#### Saved entries
____________________
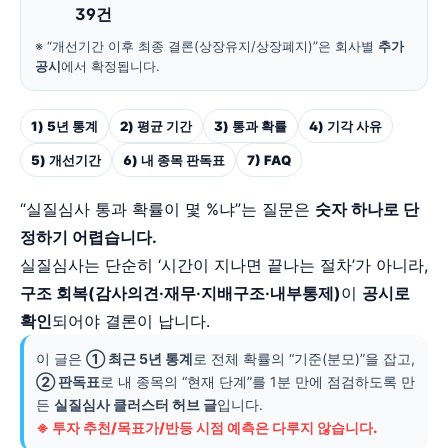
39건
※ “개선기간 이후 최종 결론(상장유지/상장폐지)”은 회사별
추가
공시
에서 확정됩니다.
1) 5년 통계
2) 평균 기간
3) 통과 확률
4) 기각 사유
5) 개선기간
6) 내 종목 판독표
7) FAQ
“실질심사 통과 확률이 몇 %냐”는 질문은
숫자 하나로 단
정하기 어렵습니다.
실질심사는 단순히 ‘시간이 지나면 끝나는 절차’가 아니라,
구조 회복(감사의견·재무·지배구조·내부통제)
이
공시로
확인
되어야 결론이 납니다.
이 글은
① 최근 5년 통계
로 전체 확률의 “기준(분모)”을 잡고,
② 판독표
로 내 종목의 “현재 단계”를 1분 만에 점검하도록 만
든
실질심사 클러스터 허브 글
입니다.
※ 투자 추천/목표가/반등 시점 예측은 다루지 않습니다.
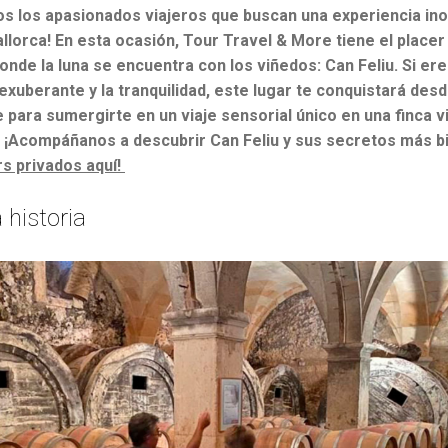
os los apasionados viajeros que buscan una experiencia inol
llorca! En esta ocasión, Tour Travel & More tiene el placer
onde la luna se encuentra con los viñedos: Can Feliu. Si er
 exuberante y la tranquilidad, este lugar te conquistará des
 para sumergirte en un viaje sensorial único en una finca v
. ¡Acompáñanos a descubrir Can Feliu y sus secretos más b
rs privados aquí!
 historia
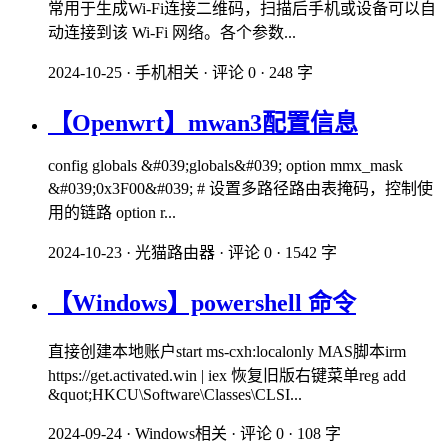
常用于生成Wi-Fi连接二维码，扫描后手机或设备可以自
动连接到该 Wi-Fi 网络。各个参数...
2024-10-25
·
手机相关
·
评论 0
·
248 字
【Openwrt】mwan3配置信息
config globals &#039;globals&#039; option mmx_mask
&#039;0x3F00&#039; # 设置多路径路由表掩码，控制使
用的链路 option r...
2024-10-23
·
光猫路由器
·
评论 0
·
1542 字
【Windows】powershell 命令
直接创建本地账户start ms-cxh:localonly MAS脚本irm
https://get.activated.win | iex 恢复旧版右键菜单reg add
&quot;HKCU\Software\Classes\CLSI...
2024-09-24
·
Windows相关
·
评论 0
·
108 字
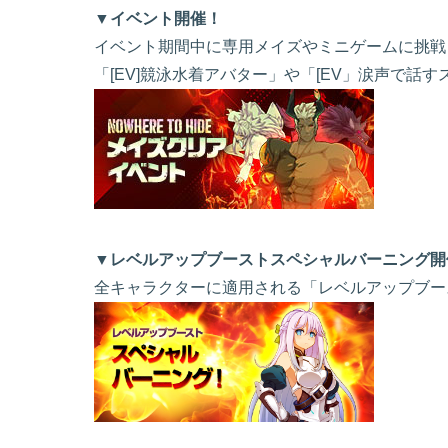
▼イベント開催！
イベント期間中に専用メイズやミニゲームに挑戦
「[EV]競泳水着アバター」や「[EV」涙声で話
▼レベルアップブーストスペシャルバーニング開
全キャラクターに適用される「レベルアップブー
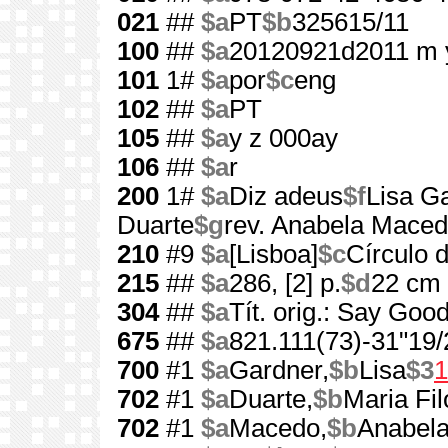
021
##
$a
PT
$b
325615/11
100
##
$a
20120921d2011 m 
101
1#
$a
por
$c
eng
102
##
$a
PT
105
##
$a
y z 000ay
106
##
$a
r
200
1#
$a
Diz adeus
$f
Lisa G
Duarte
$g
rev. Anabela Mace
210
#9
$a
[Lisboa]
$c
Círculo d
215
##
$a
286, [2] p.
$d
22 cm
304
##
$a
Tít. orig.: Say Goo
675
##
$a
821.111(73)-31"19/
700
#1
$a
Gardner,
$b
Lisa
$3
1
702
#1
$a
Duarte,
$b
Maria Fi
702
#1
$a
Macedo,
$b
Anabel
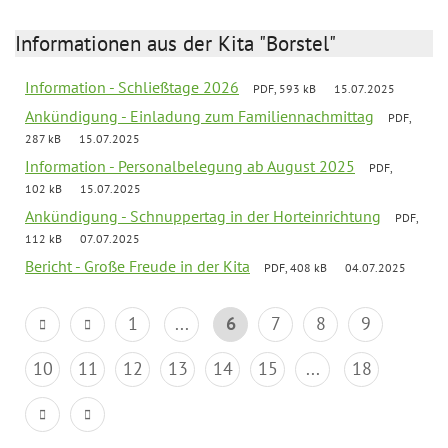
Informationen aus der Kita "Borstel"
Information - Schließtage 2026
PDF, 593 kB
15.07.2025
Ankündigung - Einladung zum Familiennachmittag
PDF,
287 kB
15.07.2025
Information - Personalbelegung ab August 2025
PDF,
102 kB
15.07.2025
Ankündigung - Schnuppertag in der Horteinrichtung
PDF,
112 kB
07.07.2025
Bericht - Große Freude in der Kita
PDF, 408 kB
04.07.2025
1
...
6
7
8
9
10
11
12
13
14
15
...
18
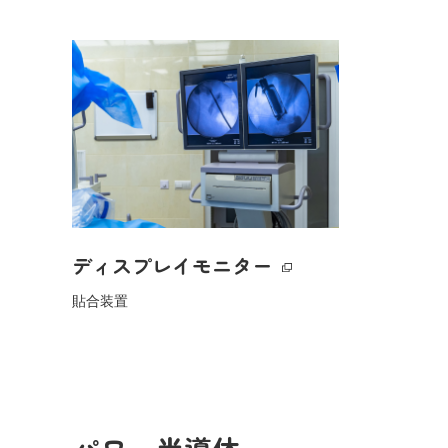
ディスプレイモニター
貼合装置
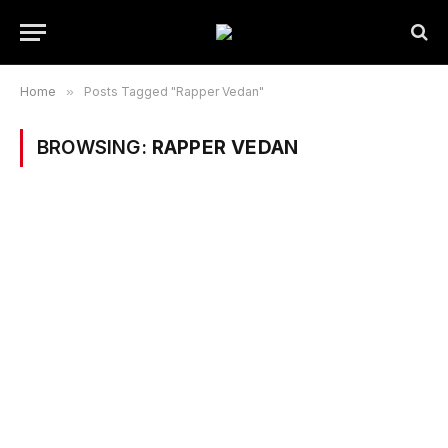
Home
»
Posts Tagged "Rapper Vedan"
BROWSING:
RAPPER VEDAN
____________________
#### Task requirements
Turn the text lines of all the items above into one numbered list, skipping any blank lines. Leave the pictures out of your answer.

#### Written response
1. 39건
2. ※ “개선기간 이후 최종 결론(상장유지/상장폐지)”은 회사별
3. 추가
4. 공시
5. 에서 확정됩니다.
6. 1) 5년 통계
7. 2) 평균 기간
8. 3) 통과 확률
9. 4) 기각 사유
10. 5) 개선기간
11. 6) 내 종목 판독표
12. 7) FAQ
13. “실질심사 통과 확률이 몇 %냐”는 질문은
14. 숫자 하나로 단
15. 정하기 어렵습니다.
16. 실질심사는 단순히 ‘시간이 지나면 끝나는 절차’가 아니라,
17. 구조 회복(감사의견·재무·지배구조·내부통제)
18. 이
19. 공시로
20. 확인
21. 되어야 결론이 납니다.
22. 이 글은
23. ① 최근 5년 통계
24. 로 전체 확률의 “기준(분모)”을 잡고,
25. ② 판독표
26. 로 내 종목의 “현재 단계”를 1분 만에 점검하도록 만
27. 든
28. 실질심사 클러스터 허브 글
29. 입니다.
30. ※ 투자 추천/목표가/반등 시점 예측은 다루지 않습니다.
31. os los apasionados viajeros que buscan una experiencia inol
32. llorca! En esta ocasión, Tour Travel & More tiene el placer
33. onde la luna se encuentra con los viñedos: Can Feliu. Si er
34.  exuberante y la tranquilidad, este lugar te conquistará des
35.  para sumergirte en un viaje sensorial único en una finca v
36. . ¡Acompáñanos a descubrir Can Feliu y sus secretos más b
37. rs privados aquí!
38.  historia
39. 常用于生成Wi-Fi连接二维码，扫描后手机或设备可以自
40. 动连接到该 Wi-Fi 网络。各个参数...
41. 2024-10-25
42. ·
43. 手机相关
44. ·
45. 评论 0
46. ·
47. 248 字
48. 【Openwrt】mwan3配置信息
49. config globals &#039;globals&#039; option mmx_mask
50. &#039;0x3F00&#039; # 设置多路径路由表掩码，控制使
51. 用的链路 option r...
52. 2024-10-23
53. ·
54. 光猫路由器
55. ·
56. 评论 0
57. ·
58. 1542 字
59. 【Windows】powershell 命令
60. 直接创建本地账户start ms-cxh:localonly MAS脚本irm
61. https://get.activated.win | iex 恢复旧版右键菜单reg add
62. &quot;HKCU\Software\Classes\CLSI...
63. 2024-09-24
64. ·
65. Windows相关
66. ·
67. 评论 0
68. ·
69. 108 字
70. ▼イベント開催！
71. イベント期間中に専用メイズやミニゲームに挑戦
72. 「[EV]競泳水着アバター」や「[EV」涙声で話
73. ▼レベルアップブーストスペシャルバーニング開
74. 全キャラクターに適用される「レベルアップブー
75. 021
76. ##
77. $a
78. PT
79. $b
80. 325615/11
81. 100
82. ##
83. $a
84. 20120921d2011 m 
85. 101
86. 1#
87. $a
88. por
89. $c
90. eng
91. 102
92. ##
93. $a
94. PT
95. 105
96. ##
97. $a
98. y z 000ay
99. 106
100. ##
101. $a
102. r
103. 200
104. 1#
105. $a
106. Diz adeus
107. $f
108. Lisa G
109. Duarte
110. $g
111. rev. Anabela Mace
112. 210
113. #9
114. $a
115. [Lisboa]
116. $c
117. Círculo d
118. 215
119. ##
120. $a
121. 286, [2] p.
122. $d
123. 22 cm
124. 304
125. ##
126. $a
127. Tít. orig.: Say Goo
128. 675
129. ##
130. $a
131. 821.111(73)-31"19/
132. 700
133. #1
134. $a
135. Gardner,
136. $b
137. Lisa
138. $3
139. 1
140. 702
141. #1
142. $a
143. Duarte,
144. $b
145. Maria Fi
146. 702
147. #1
148. $a
149. Macedo,
150. $b
151. Anabel
152. Informationen aus der Kita "Borstel"
153. Information - Schließtage 2026
154. PDF, 593 kB
155. 15.07.2025
156. Ankündigung - Einladung zum Familiennachmittag
157. PDF,
158. 287 kB
159. 15.07.2025
160. Information - Personalbelegung ab August 2025
161. PDF,
162. 102 kB
163. 15.07.2025
164. Ankündigung - Schnuppertag in der Horteinrichtung
165. PDF,
166. 112 kB
167. 07.07.2025
168. Bericht - Große Freude in der Kita
169. PDF, 408 kB
170. 04.07.2025
171. 1
172. ...
173. 6
174. 7
175. 8
176. 9
177. 10
178. 11
179. 12
180. 13
181. 14
182. 15
183. ...
184. 18
185. ディスプレイモニター
186. 貼合装置
187. Home
188. »
189. Posts Tagged "Rapper Vedan"
190. BROWSING:
191. RAPPER VEDAN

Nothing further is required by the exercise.